Em 1822, Justino Kerner descrevia, pela primeira vez, a bactéria clostridium botulinum, responsável pelo botulismo, uma forma de intoxicação alimentar, potencialmente fatal, que paralisa todos os músculos do organismo. Foi o primeiro passo para converter um dos mais potentes venenos conhecidos, a toxina botulínica com sete variantes, que incluem a A, a B, a C, a D, a E, a F e a G, numa extraordinária substância terapêutica. Nascia assim o botox!
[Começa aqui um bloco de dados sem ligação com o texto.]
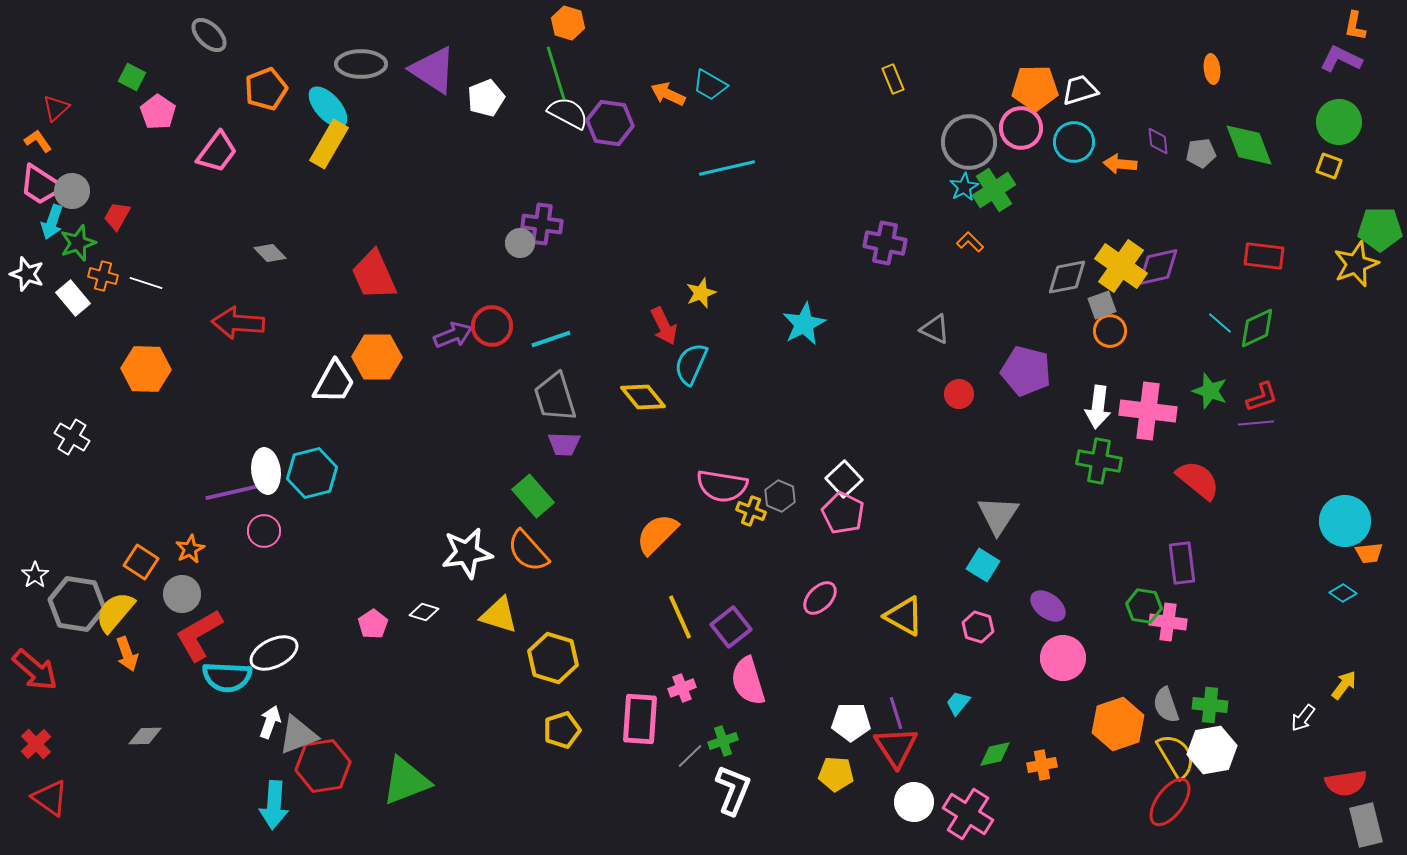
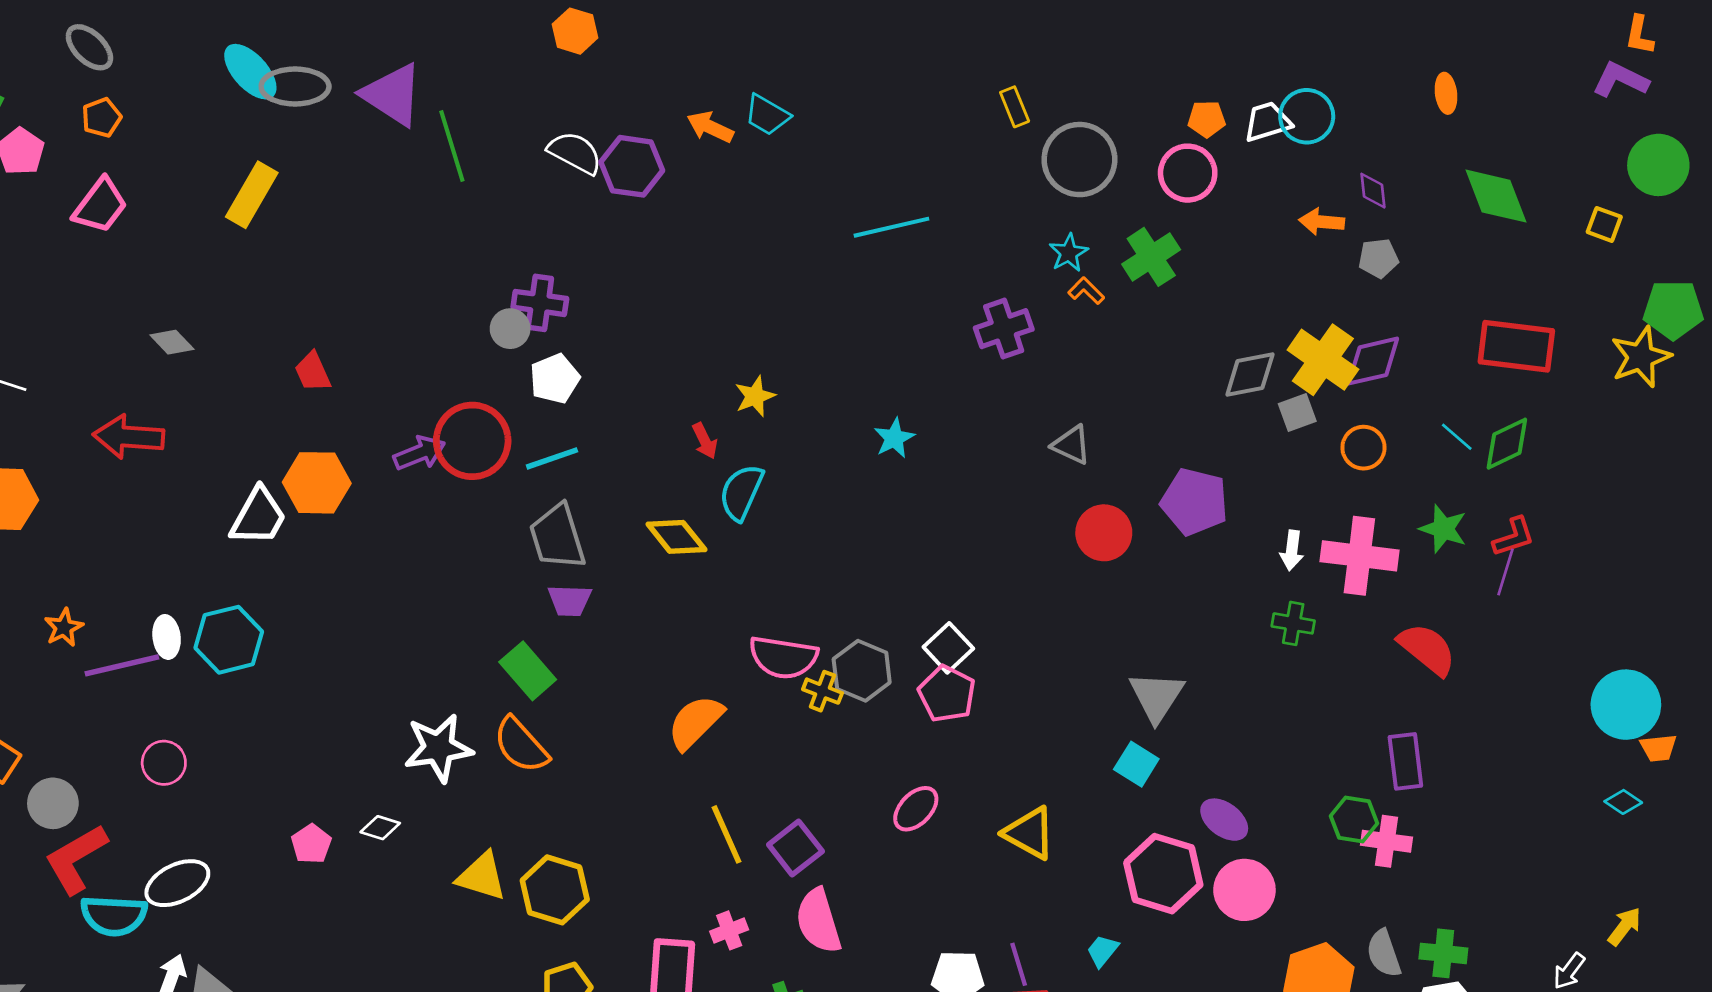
green line: (556, 73) -> (452, 146), moved
orange pentagon: (1035, 88) -> (1207, 119), size x0.6
orange pentagon: (266, 89) -> (102, 118), moved, size x0.7
white pentagon: (486, 98) -> (555, 379), moved
cyan ellipse: (328, 107) -> (250, 72), moved
green circle: (1339, 122) -> (1658, 165), moved
gray circle: (969, 142) -> (1079, 160), moved
cyan circle: (1074, 142) -> (1307, 116), moved
gray pentagon: (1201, 153) -> (1378, 258), moved
cyan line: (727, 168) -> (891, 227), moved
cyan star: (964, 187) -> (1069, 253), moved
orange L-shape: (970, 242) -> (1086, 291), moved
purple cross: (885, 243) -> (1004, 329), turned -30
red rectangle: (1264, 256) -> (1516, 346), size x1.4
red trapezoid: (374, 275) -> (313, 372), size x0.6
cyan star: (804, 324) -> (894, 438), size x0.7
red circle: (492, 326) -> (472, 441), size x1.4
red arrow: (664, 326) -> (705, 441), size x0.7
orange circle: (1110, 331) -> (1363, 448), moved
red circle: (959, 394) -> (1104, 533), size x1.4
white arrow: (1098, 407) -> (1292, 550), size x0.7
purple line: (1256, 423) -> (1506, 572), turned -68
green cross: (1099, 461) -> (1293, 623), size x0.7
white ellipse: (266, 471) -> (167, 637), size x0.7
gray hexagon: (780, 496) -> (862, 671), size x1.4
pink circle: (264, 531) -> (164, 763), moved
orange star: (190, 549) -> (64, 628), moved
yellow triangle: (499, 615) -> (482, 876), moved
pink hexagon: (978, 627) -> (1163, 874), moved, size x1.8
«Tal como muitas vacinas, que são produtos obtidos a partir de vírus e bactérias aos quais se atenuaram os efeitos nefastos para se obter efeitos positivos (imunizações), também a administração da toxina botulínica consegue um efeito terapêutico, neste caso o relaxamento muscular periférico nos músculos, onde tal é pretendido», explica Francisco Carvalho Domingues, diretor clínico do Instituto Ibérico de Medicina Estética.
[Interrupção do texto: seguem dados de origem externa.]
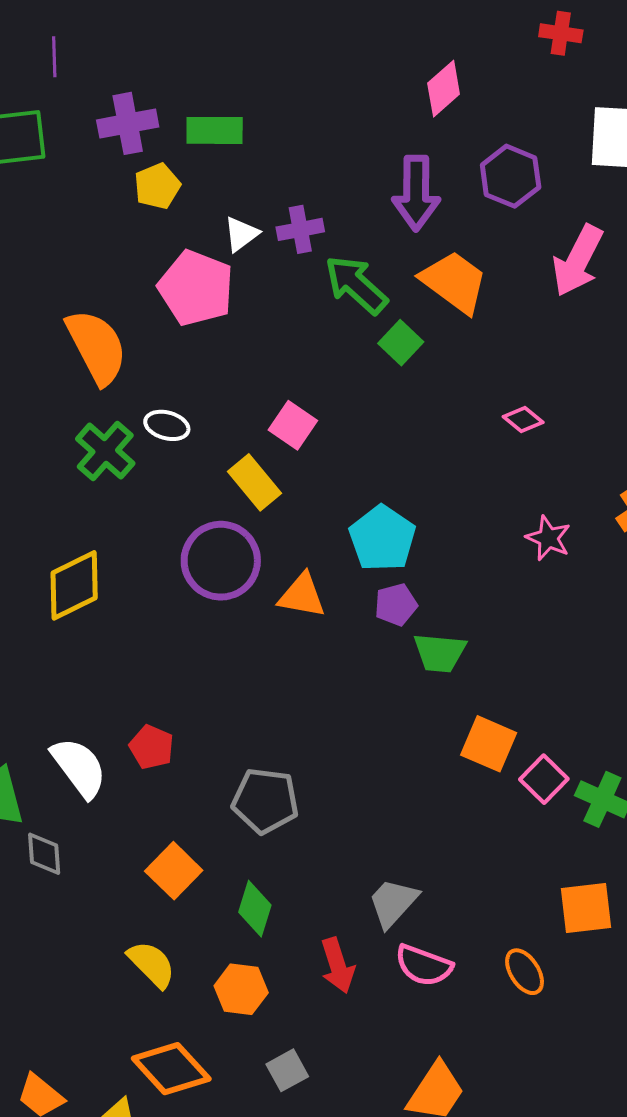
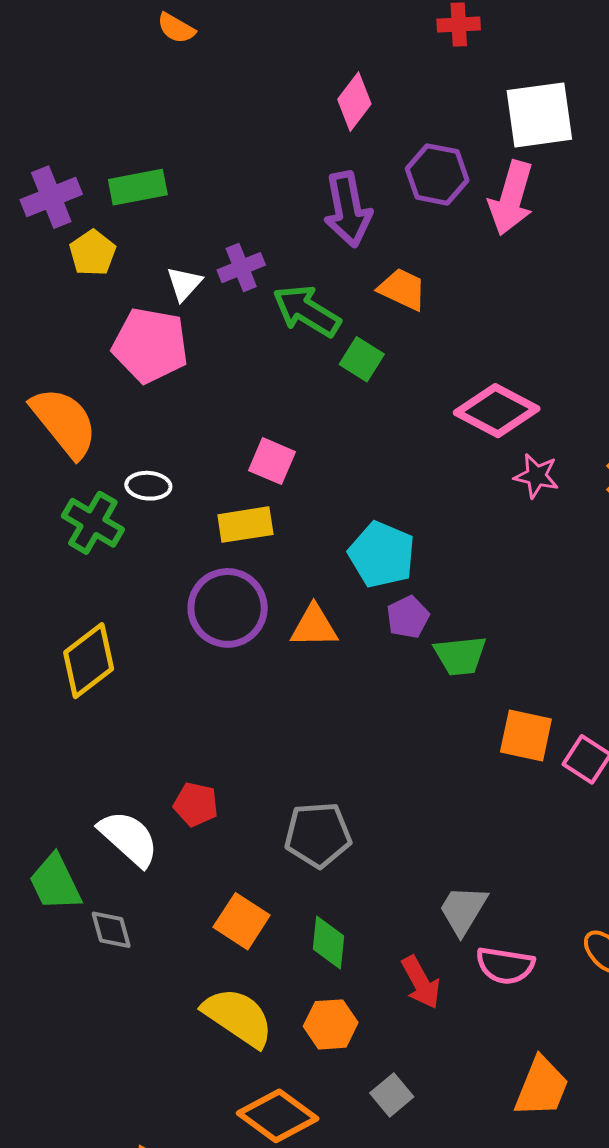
pink arrow: (578, 261) -> (511, 198), moved
orange trapezoid: (454, 282) -> (402, 289), size x0.7
pink diamond: (523, 419) -> (497, 411), size x2.0
yellow rectangle: (255, 482) -> (245, 525), turned -48
pink star: (548, 538) -> (536, 476), moved
yellow semicircle: (152, 964) -> (238, 1017), size x1.4

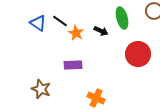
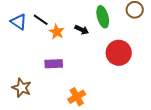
orange cross: (96, 98) -> (77, 97), turned 36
Assim, se durante o século XIX o envenenamento por toxina botulínica assustava a população, hoje reconhecem-se importantes aplicações médicas desta substância. Segundo Francisco Carvalho Domingues, «começou por ser utilizada no tratamento de alguns tipos de estrabismo e de blefarospasmo (espasmos palpebrais intensos), doenças músculo-nervosas acompanhadas de espasmofilia (espasmos musculares intensos e incapacitantes, como o torcicolo) e contracturas musculares dos membros superiores após AVC».

O que está a levar os homens a recorrer ao botox

Mais recentemente foram-lhe reconhecidas duas outras aplicações, revela o especialista em medicina estética. «O tratamento da hiperhidrose axilar (transpiração axilar não controlável por produtos tópicos) e o tratamento de certas disfunções digestivas por excessiva contracção de algumas válvulas anatómicas deste sistema)», refere. Mas as alterações não se ficam por aqui. Se, inicialmente, foi essencialmente procurado por mulheres, nos últimos anos o paradigma mudou.

Em pouco mais de 12 anos, o número de homens a recorrer a esta substância cresceu 22%, uma percentagem considerável, tendo em conta a tradicional aversão de muitos indivíduos do sexo masculino a este tipo de procedimentos estéticos. Muitos especialistas justificam a alteração de comportamento com a (nova) pressão social a que muitos homens estão atualmente sujeitos no seu círculo laboral e até social.

Na cosmética por acaso

O uso do botox em tratamentos cosméticos foi descoberto de forma acidental pela médica canadiana Jean Carruthers, em 1987, quando tratava uma paciente de blefaroespasmo. A doente estava a ser tratada com a toxina botulínica tipo A e ao aplicar-lhe o produto na testa notou que a sua pele começava a mostrar um aspecto mais jovem, já que as rugas desapareceram quase na totalidade.

Após esta descoberta, a oftalmologista e o seu marido decidiram levar a cabo uma investigação para que a toxina fosse aceite para uso médico-estético pelas autoridades de saúde dos Estados Unidos da América e do Canadá, o que veio a acontecer em 2002. Hoje, a toxina botulínica está validada em mais de 72 países como método para reduzir as rugas e conta com mais de três mil estudos científicos. Na Europa, a França foi o primeiro país a abrir-lhe as portas.